I am 60 and had kids in the 80s and I can’t say it was any different to today I sat at the door and watched my kids play outside , I didn’t leave them home alone or go to the shops alone . When I was a child in the 60s on the other hand we would play out all day and parents had no way of contacting us .

BoredZelda · 11/02/2022 10:08

I hadn’t heard of those cases zelda. I was only little then. So maybe it’s not that then.

I was the same age as Caroline when she went missing. It was terrifying to me!

Knittingnanny2 · 11/02/2022 10:13

@Toddlerteaplease, yes I agree, that was the main difference I feel, far more than the car thing.
There was a huge difference though between what mine were allowed to do in the 80’s and what I was allowed to do in the 50’s/60’s.
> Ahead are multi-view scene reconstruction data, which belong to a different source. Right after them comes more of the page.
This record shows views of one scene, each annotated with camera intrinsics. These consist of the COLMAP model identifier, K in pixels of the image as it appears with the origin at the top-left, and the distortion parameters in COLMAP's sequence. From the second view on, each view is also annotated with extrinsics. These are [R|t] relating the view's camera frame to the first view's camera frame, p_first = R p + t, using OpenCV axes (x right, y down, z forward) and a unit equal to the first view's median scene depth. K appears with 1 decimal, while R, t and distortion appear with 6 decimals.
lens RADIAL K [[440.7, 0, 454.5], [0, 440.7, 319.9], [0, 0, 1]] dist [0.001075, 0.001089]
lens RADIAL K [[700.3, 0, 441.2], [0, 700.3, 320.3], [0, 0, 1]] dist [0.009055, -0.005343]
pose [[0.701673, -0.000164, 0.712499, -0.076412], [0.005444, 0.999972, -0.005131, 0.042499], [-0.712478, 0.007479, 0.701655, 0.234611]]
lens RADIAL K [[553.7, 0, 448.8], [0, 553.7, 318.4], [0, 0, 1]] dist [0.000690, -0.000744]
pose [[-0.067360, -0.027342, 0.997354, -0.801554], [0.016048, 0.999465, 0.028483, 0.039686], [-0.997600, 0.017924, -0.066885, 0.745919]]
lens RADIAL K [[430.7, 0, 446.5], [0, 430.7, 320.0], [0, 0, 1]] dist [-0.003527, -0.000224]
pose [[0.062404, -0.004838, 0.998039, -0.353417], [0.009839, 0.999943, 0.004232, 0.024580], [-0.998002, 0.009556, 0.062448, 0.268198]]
I always had one eye and ear out for mine, always knew where they were and they were always given time limits and checked in regularly.
My sister and I were sent out to play in the local area for hours at a time as my mum was always busy with manual housework, shopping daily for food, etc. There was no expectation that she would play with us at all so just had to entertain ourselves whereas stay at home mums like me and my friends did lots of joint park picnic trips etc with our children.
Looking back, I recognise that there were plenty of opportunities for something to have gone wrong with my letting them do the things they did and I can only be thankful it didn’t. They do look back with great fondness on their freedom and say nothing untoward ever happened but definitely don’t let their own children do the same.

Knittingnanny2 · 11/02/2022 10:16

@BoredZelda I think lots of us are on mumsnet to keep up with current stuff so we are good mother in laws and grandparents! We want to be doing the right thing.